RECORD EXCERPTS –
::::::::::

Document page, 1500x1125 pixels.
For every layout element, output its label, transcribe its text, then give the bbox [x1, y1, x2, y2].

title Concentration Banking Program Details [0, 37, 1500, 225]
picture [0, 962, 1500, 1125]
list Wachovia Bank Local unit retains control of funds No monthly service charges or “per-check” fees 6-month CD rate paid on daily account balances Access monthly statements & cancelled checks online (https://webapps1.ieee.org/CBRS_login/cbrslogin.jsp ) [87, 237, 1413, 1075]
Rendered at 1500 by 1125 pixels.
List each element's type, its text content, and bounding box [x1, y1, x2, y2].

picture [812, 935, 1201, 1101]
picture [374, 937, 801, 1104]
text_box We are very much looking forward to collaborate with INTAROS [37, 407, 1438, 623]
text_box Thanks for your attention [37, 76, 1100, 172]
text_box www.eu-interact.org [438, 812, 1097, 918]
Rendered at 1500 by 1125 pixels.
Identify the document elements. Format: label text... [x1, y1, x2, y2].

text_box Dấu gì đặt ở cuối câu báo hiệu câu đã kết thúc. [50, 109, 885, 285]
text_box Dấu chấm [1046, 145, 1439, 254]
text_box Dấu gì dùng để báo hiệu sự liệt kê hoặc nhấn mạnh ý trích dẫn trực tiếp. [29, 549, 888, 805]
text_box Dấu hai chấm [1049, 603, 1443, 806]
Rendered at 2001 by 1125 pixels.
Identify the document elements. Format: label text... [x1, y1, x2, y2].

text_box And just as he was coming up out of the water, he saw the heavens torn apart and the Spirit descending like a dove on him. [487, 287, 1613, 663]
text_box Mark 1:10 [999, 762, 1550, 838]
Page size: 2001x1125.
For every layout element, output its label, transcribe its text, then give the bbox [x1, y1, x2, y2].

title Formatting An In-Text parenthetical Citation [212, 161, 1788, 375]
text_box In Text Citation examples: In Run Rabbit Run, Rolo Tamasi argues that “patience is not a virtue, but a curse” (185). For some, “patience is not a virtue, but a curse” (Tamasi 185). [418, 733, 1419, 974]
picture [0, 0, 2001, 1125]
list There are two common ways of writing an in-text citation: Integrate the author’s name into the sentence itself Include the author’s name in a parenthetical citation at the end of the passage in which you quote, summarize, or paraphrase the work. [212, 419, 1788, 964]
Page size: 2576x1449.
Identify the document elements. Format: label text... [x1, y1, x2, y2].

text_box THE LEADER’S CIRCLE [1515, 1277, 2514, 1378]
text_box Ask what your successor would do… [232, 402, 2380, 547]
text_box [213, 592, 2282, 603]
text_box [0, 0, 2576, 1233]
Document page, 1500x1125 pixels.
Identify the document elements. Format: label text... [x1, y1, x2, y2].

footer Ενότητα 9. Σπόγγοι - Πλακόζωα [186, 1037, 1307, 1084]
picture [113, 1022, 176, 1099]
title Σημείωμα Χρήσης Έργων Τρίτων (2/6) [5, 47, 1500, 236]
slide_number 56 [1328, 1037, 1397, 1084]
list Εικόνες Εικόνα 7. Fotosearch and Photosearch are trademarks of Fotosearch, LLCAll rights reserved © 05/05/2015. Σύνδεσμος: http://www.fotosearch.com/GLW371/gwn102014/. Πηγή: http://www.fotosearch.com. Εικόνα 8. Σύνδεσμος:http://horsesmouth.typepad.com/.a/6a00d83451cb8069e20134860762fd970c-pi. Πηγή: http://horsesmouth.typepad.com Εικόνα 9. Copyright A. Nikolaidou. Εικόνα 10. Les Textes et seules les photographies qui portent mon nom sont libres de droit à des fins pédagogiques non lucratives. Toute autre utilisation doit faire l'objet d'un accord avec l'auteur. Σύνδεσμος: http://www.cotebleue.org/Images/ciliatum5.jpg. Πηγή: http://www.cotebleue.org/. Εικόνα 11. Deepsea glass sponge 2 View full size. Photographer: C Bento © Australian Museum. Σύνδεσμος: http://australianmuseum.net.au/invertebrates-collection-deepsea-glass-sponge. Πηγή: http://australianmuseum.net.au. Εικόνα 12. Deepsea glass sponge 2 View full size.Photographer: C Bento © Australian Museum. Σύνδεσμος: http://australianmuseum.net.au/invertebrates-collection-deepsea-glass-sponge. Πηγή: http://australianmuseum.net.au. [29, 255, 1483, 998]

::::::::::

TASK BRIEF – Please return all of the entries exactly as they were given.

OUTPUT OF THE TASK –
Document page, 1500x1125 pixels.
For every layout element, output its label, transcribe its text, then give the bbox [x1, y1, x2, y2].

title Concentration Banking Program Details [0, 37, 1500, 225]
picture [0, 962, 1500, 1125]
list Wachovia Bank Local unit retains control of funds No monthly service charges or “per-check” fees 6-month CD rate paid on daily account balances Access monthly statements & cancelled checks online (https://webapps1.ieee.org/CBRS_login/cbrslogin.jsp ) [87, 237, 1413, 1075]
Rendered at 1500 by 1125 pixels.
List each element's type, its text content, and bounding box [x1, y1, x2, y2].

picture [812, 935, 1201, 1101]
picture [374, 937, 801, 1104]
text_box We are very much looking forward to collaborate with INTAROS [37, 407, 1438, 623]
text_box Thanks for your attention [37, 76, 1100, 172]
text_box www.eu-interact.org [438, 812, 1097, 918]
Rendered at 1500 by 1125 pixels.
Identify the document elements. Format: label text... [x1, y1, x2, y2].

text_box Dấu gì đặt ở cuối câu báo hiệu câu đã kết thúc. [50, 109, 885, 285]
text_box Dấu chấm [1046, 145, 1439, 254]
text_box Dấu gì dùng để báo hiệu sự liệt kê hoặc nhấn mạnh ý trích dẫn trực tiếp. [29, 549, 888, 805]
text_box Dấu hai chấm [1049, 603, 1443, 806]
Rendered at 2001 by 1125 pixels.
Identify the document elements. Format: label text... [x1, y1, x2, y2].

text_box And just as he was coming up out of the water, he saw the heavens torn apart and the Spirit descending like a dove on him. [487, 287, 1613, 663]
text_box Mark 1:10 [999, 762, 1550, 838]
Page size: 2001x1125.
For every layout element, output its label, transcribe its text, then give the bbox [x1, y1, x2, y2].

title Formatting An In-Text parenthetical Citation [212, 161, 1788, 375]
text_box In Text Citation examples: In Run Rabbit Run, Rolo Tamasi argues that “patience is not a virtue, but a curse” (185). For some, “patience is not a virtue, but a curse” (Tamasi 185). [418, 733, 1419, 974]
picture [0, 0, 2001, 1125]
list There are two common ways of writing an in-text citation: Integrate the author’s name into the sentence itself Include the author’s name in a parenthetical citation at the end of the passage in which you quote, summarize, or paraphrase the work. [212, 419, 1788, 964]
Page size: 2576x1449.
Identify the document elements. Format: label text... [x1, y1, x2, y2].

text_box THE LEADER’S CIRCLE [1515, 1277, 2514, 1378]
text_box Ask what your successor would do… [232, 402, 2380, 547]
text_box [213, 592, 2282, 603]
text_box [0, 0, 2576, 1233]
Document page, 1500x1125 pixels.
Identify the document elements. Format: label text... [x1, y1, x2, y2].

footer Ενότητα 9. Σπόγγοι - Πλακόζωα [186, 1037, 1307, 1084]
picture [113, 1022, 176, 1099]
title Σημείωμα Χρήσης Έργων Τρίτων (2/6) [5, 47, 1500, 236]
slide_number 56 [1328, 1037, 1397, 1084]
list Εικόνες Εικόνα 7. Fotosearch and Photosearch are trademarks of Fotosearch, LLCAll rights reserved © 05/05/2015. Σύνδεσμος: http://www.fotosearch.com/GLW371/gwn102014/. Πηγή: http://www.fotosearch.com. Εικόνα 8. Σύνδεσμος:http://horsesmouth.typepad.com/.a/6a00d83451cb8069e20134860762fd970c-pi. Πηγή: http://horsesmouth.typepad.com Εικόνα 9. Copyright A. Nikolaidou. Εικόνα 10. Les Textes et seules les photographies qui portent mon nom sont libres de droit à des fins pédagogiques non lucratives. Toute autre utilisation doit faire l'objet d'un accord avec l'auteur. Σύνδεσμος: http://www.cotebleue.org/Images/ciliatum5.jpg. Πηγή: http://www.cotebleue.org/. Εικόνα 11. Deepsea glass sponge 2 View full size. Photographer: C Bento © Australian Museum. Σύνδεσμος: http://australianmuseum.net.au/invertebrates-collection-deepsea-glass-sponge. Πηγή: http://australianmuseum.net.au. Εικόνα 12. Deepsea glass sponge 2 View full size.Photographer: C Bento © Australian Museum. Σύνδεσμος: http://australianmuseum.net.au/invertebrates-collection-deepsea-glass-sponge. Πηγή: http://australianmuseum.net.au. [29, 255, 1483, 998]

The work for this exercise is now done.